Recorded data
--- START ---

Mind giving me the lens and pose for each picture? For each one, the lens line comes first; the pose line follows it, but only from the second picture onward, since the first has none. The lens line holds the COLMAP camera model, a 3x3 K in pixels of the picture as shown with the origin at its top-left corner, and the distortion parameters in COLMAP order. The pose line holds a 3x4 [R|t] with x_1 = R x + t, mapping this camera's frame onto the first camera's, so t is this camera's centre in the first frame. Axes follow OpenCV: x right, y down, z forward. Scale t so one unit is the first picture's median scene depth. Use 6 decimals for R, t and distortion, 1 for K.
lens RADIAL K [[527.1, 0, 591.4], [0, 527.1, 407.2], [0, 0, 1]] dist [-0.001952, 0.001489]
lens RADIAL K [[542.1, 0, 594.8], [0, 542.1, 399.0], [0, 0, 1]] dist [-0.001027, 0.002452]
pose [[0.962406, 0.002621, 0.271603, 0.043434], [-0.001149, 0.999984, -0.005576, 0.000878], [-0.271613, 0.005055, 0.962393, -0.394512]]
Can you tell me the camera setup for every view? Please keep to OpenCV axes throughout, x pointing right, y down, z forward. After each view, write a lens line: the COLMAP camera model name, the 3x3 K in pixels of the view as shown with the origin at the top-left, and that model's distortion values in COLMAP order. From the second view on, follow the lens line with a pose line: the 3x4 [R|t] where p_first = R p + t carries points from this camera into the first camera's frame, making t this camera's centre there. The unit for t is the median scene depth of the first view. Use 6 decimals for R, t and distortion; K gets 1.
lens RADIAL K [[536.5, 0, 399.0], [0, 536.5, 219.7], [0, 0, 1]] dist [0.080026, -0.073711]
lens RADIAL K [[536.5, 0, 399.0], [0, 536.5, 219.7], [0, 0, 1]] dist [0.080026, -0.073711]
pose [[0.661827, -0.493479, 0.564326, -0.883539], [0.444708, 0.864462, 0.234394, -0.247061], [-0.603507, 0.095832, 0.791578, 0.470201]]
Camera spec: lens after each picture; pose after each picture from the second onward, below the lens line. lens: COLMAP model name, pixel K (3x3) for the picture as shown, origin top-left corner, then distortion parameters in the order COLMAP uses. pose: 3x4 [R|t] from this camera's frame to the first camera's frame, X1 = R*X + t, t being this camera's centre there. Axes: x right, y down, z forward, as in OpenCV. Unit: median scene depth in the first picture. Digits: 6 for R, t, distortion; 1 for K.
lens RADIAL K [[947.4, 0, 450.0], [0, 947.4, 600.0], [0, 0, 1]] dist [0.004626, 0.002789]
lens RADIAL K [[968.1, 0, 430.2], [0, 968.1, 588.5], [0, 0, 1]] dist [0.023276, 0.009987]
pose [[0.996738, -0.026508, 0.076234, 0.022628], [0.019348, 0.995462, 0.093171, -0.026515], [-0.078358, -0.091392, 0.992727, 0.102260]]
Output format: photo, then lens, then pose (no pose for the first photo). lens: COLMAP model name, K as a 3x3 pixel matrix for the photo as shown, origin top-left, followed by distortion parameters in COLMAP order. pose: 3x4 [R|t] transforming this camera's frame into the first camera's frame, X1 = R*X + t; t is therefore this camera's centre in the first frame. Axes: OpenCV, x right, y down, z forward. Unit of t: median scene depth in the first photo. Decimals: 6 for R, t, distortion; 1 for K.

--- END ---

# YOUR OBJECTIVE
Every record shown above should appear again in your answer, unchanged.

# REPLY
Mind giving me the lens and pose for each picture? For each one, the lens line comes first; the pose line follows it, but only from the second picture onward, since the first has none. The lens line holds the COLMAP camera model, a 3x3 K in pixels of the picture as shown with the origin at its top-left corner, and the distortion parameters in COLMAP order. The pose line holds a 3x4 [R|t] with x_1 = R x + t, mapping this camera's frame onto the first camera's, so t is this camera's centre in the first frame. Axes follow OpenCV: x right, y down, z forward. Scale t so one unit is the first picture's median scene depth. Use 6 decimals for R, t and distortion, 1 for K.
lens RADIAL K [[527.1, 0, 591.4], [0, 527.1, 407.2], [0, 0, 1]] dist [-0.001952, 0.001489]
lens RADIAL K [[542.1, 0, 594.8], [0, 542.1, 399.0], [0, 0, 1]] dist [-0.001027, 0.002452]
pose [[0.962406, 0.002621, 0.271603, 0.043434], [-0.001149, 0.999984, -0.005576, 0.000878], [-0.271613, 0.005055, 0.962393, -0.394512]]
Can you tell me the camera setup for every view? Please keep to OpenCV axes throughout, x pointing right, y down, z forward. After each view, write a lens line: the COLMAP camera model name, the 3x3 K in pixels of the view as shown with the origin at the top-left, and that model's distortion values in COLMAP order. From the second view on, follow the lens line with a pose line: the 3x4 [R|t] where p_first = R p + t carries points from this camera into the first camera's frame, making t this camera's centre there. The unit for t is the median scene depth of the first view. Use 6 decimals for R, t and distortion; K gets 1.
lens RADIAL K [[536.5, 0, 399.0], [0, 536.5, 219.7], [0, 0, 1]] dist [0.080026, -0.073711]
lens RADIAL K [[536.5, 0, 399.0], [0, 536.5, 219.7], [0, 0, 1]] dist [0.080026, -0.073711]
pose [[0.661827, -0.493479, 0.564326, -0.883539], [0.444708, 0.864462, 0.234394, -0.247061], [-0.603507, 0.095832, 0.791578, 0.470201]]
Camera spec: lens after each picture; pose after each picture from the second onward, below the lens line. lens: COLMAP model name, pixel K (3x3) for the picture as shown, origin top-left corner, then distortion parameters in the order COLMAP uses. pose: 3x4 [R|t] from this camera's frame to the first camera's frame, X1 = R*X + t, t being this camera's centre there. Axes: x right, y down, z forward, as in OpenCV. Unit: median scene depth in the first picture. Digits: 6 for R, t, distortion; 1 for K.
lens RADIAL K [[947.4, 0, 450.0], [0, 947.4, 600.0], [0, 0, 1]] dist [0.004626, 0.002789]
lens RADIAL K [[968.1, 0, 430.2], [0, 968.1, 588.5], [0, 0, 1]] dist [0.023276, 0.009987]
pose [[0.996738, -0.026508, 0.076234, 0.022628], [0.019348, 0.995462, 0.093171, -0.026515], [-0.078358, -0.091392, 0.992727, 0.102260]]
Output format: photo, then lens, then pose (no pose for the first photo). lens: COLMAP model name, K as a 3x3 pixel matrix for the photo as shown, origin top-left, followed by distortion parameters in COLMAP order. pose: 3x4 [R|t] transforming this camera's frame into the first camera's frame, X1 = R*X + t; t is therefore this camera's centre in the first frame. Axes: OpenCV, x right, y down, z forward. Unit of t: median scene depth in the first photo. Decimals: 6 for R, t, distortion; 1 for K.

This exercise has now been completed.